*** Records supplied Section Begins ***

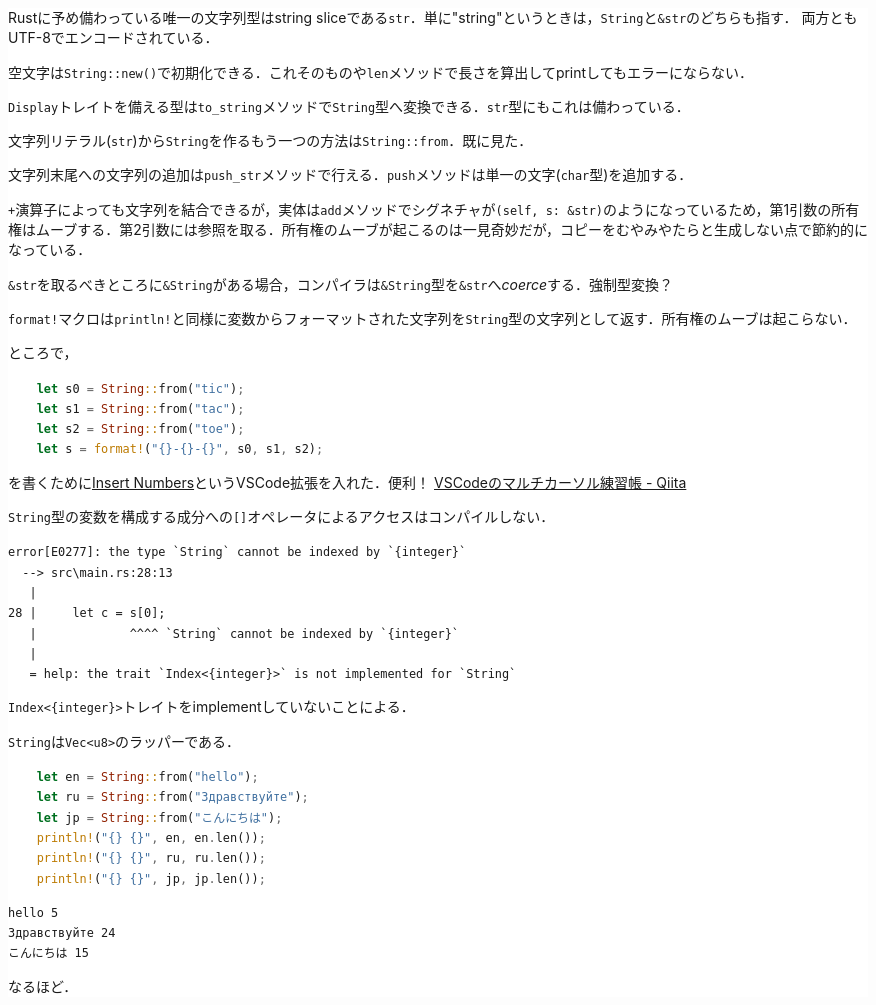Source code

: Rustに予め備わっている唯一の文字列型はstring sliceである`str`．単に"string"というときは，`String`と`&str`のどちらも指す．
両方ともUTF-8でエンコードされている．

空文字は`String::new()`で初期化できる．これそのものや`len`メソッドで長さを算出してprintしてもエラーにならない．

`Display`トレイトを備える型は`to_string`メソッドで`String`型へ変換できる．`str`型にもこれは備わっている．

文字列リテラル(`str`)から`String`を作るもう一つの方法は`String::from`．既に見た．

文字列末尾への文字列の追加は`push_str`メソッドで行える．`push`メソッドは単一の文字(`char`型)を追加する．

`+`演算子によっても文字列を結合できるが，実体は`add`メソッドでシグネチャが`(self, s: &str)`のようになっているため，第1引数の所有権はムーブする．第2引数には参照を取る．所有権のムーブが起こるのは一見奇妙だが，コピーをむやみやたらと生成しない点で節約的になっている．

`&str`を取るべきところに`&String`がある場合，コンパイラは`&String`型を`&str`へ*coerce*する．強制型変換？

`format!`マクロは`println!`と同様に変数からフォーマットされた文字列を`String`型の文字列として返す．所有権のムーブは起こらない．

ところで，
```rust
    let s0 = String::from("tic");
    let s1 = String::from("tac");
    let s2 = String::from("toe");
    let s = format!("{}-{}-{}", s0, s1, s2);
```
を書くために[Insert Numbers](https://github.com/Inori/vscode-InsertNumbers/)というVSCode拡張を入れた．便利！
[VSCodeのマルチカーソル練習帳 \- Qiita](https://qiita.com/TomK/items/3b1f5be07d708d7bd6c5)

`String`型の変数を構成する成分への`[]`オペレータによるアクセスはコンパイルしない．
```
error[E0277]: the type `String` cannot be indexed by `{integer}`
  --> src\main.rs:28:13
   |
28 |     let c = s[0];
   |             ^^^^ `String` cannot be indexed by `{integer}`
   |
   = help: the trait `Index<{integer}>` is not implemented for `String`
```

`Index<{integer}>`トレイトをimplementしていないことによる．

`String`は`Vec<u8>`のラッパーである．

```rust
    let en = String::from("hello");
    let ru = String::from("Здравствуйте");
    let jp = String::from("こんにちは");
    println!("{} {}", en, en.len());
    println!("{} {}", ru, ru.len());
    println!("{} {}", jp, jp.len());
```

```
hello 5
Здравствуйте 24
こんにちは 15
```

なるほど．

*** Records supplied Section Ends ***

## Required work
Repeat the data word for word, minus any pictures.

## Task response
Source code

: Rustに予め備わっている唯一の文字列型はstring sliceである`str`．単に"string"というときは，`String`と`&str`のどちらも指す．
両方ともUTF-8でエンコードされている．

空文字は`String::new()`で初期化できる．これそのものや`len`メソッドで長さを算出してprintしてもエラーにならない．

`Display`トレイトを備える型は`to_string`メソッドで`String`型へ変換できる．`str`型にもこれは備わっている．

文字列リテラル(`str`)から`String`を作るもう一つの方法は`String::from`．既に見た．

文字列末尾への文字列の追加は`push_str`メソッドで行える．`push`メソッドは単一の文字(`char`型)を追加する．

`+`演算子によっても文字列を結合できるが，実体は`add`メソッドでシグネチャが`(self, s: &str)`のようになっているため，第1引数の所有権はムーブする．第2引数には参照を取る．所有権のムーブが起こるのは一見奇妙だが，コピーをむやみやたらと生成しない点で節約的になっている．

`&str`を取るべきところに`&String`がある場合，コンパイラは`&String`型を`&str`へ*coerce*する．強制型変換？

`format!`マクロは`println!`と同様に変数からフォーマットされた文字列を`String`型の文字列として返す．所有権のムーブは起こらない．

ところで，
```rust
    let s0 = String::from("tic");
    let s1 = String::from("tac");
    let s2 = String::from("toe");
    let s = format!("{}-{}-{}", s0, s1, s2);
```
を書くために[Insert Numbers](https://github.com/Inori/vscode-InsertNumbers/)というVSCode拡張を入れた．便利！
[VSCodeのマルチカーソル練習帳 \- Qiita](https://qiita.com/TomK/items/3b1f5be07d708d7bd6c5)

`String`型の変数を構成する成分への`[]`オペレータによるアクセスはコンパイルしない．
```
error[E0277]: the type `String` cannot be indexed by `{integer}`
  --> src\main.rs:28:13
   |
28 |     let c = s[0];
   |             ^^^^ `String` cannot be indexed by `{integer}`
   |
   = help: the trait `Index<{integer}>` is not implemented for `String`
```

`Index<{integer}>`トレイトをimplementしていないことによる．

`String`は`Vec<u8>`のラッパーである．

```rust
    let en = String::from("hello");
    let ru = String::from("Здравствуйте");
    let jp = String::from("こんにちは");
    println!("{} {}", en, en.len());
    println!("{} {}", ru, ru.len());
    println!("{} {}", jp, jp.len());
```

```
hello 5
Здравствуйте 24
こんにちは 15
```

なるほど．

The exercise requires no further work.